- [EXERCISES]:
**A.** Name every field type beginning with "FT_" that appears in the mailing list post below.
**B.** According to the mailing list post below, how would non-ASCII input be recognized?

- [EXTRACT]:
──────────
Huge thanks to our Platinum Members Endace and LiveAction,
and our Silver Member Veeam, for supporting the Wireshark Foundation and project.

Ethereal-dev: Re: [Ethereal-dev] While we're on the subject of new frametypes...

Note: This archive is from the project's previous web site, ethereal.com. This list is no longer active.

From: Devin Heitmueller <dheitmueller@xxxxxxxxxxx>
Date: 13 Dec 2002 10:33:17 -0500
Right now the problem is that we leave all the decision making to the
individual dissector.  Some dissectors send 8859-1, some send ASCII,
some strip out the null bytes from UCS-2 and send what it thinks is
ASCII.  This decision making should all be in one place, and then we can
easily perform platform independent hacks for display if necessary.

I would recommend that FT_STRING represent ASCII strings only (no
extended ASCII support).  Since there are numerous variants of extended
ASCII, it should be left to the dissector to decide which character set
they are using.  This means that we should add types like
FT_STRING_ISO8859-1 and FT_STRING_UCS2_LE.  Of course, the protocol
dissectors that do use 8859-1 (or some other character set) would have
to be changed, but I am confident that this short term cost is well
worth it.

A change as described above would also limit the displaying of garbage
strings in ASCII string display, since we would be able to easily
recognize non-ASCII input (by looking for values > 127).

Then proto_tree_add_item() would perform conversion as necessary:

If the type is FT_STRING_ISO8859-1, it would convert to UTF-8.  
If it was FT_STRING_UCS2_LE, it would convert to UTF-8.
If it was FT_STRING_UCS2_BE, it would convert to UTF-8.
If it was ASCII, it would convert to UTF-8.  
See a pattern?

If UTF-8 display was broken on some particular platform, we would only
have to change one piece of code to convert UTF-8 to ASCII or
ISO8859-1.  Of course, the cost of such a conversion would be the loss
of international characters, but if the platform is broken....

At least this approach would provide consistent behavior between
dissectors and consolidate the bulk of the conversion work into one
place within the core.
──────────
(Data records)
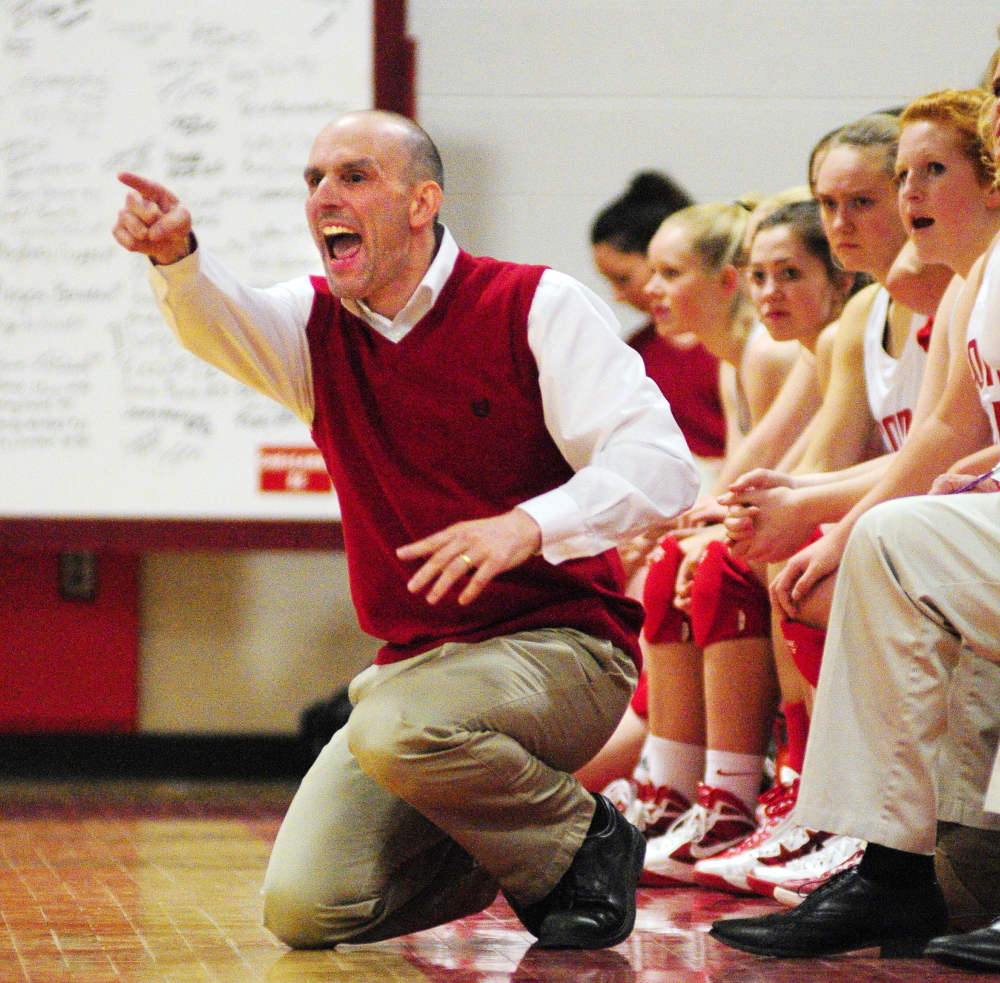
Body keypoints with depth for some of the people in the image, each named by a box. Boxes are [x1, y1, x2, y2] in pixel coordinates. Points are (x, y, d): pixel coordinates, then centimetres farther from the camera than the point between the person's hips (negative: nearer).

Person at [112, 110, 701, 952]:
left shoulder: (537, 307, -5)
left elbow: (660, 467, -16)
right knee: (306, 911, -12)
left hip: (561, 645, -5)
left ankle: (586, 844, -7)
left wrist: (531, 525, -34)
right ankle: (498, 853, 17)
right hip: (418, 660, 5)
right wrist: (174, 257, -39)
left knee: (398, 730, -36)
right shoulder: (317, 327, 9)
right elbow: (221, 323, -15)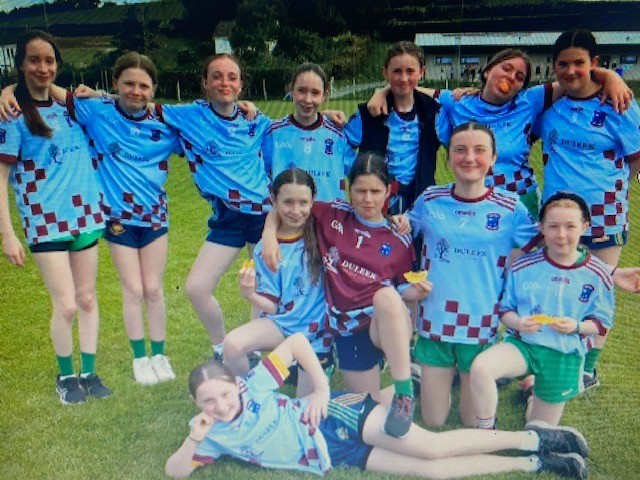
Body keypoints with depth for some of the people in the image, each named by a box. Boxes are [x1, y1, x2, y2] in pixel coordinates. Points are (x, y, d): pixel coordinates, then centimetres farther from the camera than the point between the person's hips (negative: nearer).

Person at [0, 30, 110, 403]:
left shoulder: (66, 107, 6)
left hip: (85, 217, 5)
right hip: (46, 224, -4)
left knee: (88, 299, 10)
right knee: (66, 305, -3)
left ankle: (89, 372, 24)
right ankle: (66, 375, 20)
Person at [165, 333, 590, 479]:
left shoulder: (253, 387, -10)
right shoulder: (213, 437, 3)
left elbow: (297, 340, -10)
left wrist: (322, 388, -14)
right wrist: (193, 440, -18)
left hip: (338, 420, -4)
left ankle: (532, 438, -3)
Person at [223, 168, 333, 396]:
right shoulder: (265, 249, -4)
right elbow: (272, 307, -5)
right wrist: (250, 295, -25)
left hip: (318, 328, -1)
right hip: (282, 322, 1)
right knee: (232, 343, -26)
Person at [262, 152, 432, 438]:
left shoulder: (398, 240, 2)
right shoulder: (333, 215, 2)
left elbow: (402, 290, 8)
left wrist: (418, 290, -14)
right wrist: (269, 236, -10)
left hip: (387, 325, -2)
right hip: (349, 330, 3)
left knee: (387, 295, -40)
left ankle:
──────────
- [RESULTS FOR EACH TASK]:
**A.** FT_STRING, FT_STRING_ISO8859-1, FT_STRING_UCS2_LE, FT_STRING_UCS2_BE

**B.** By looking for values greater than 127.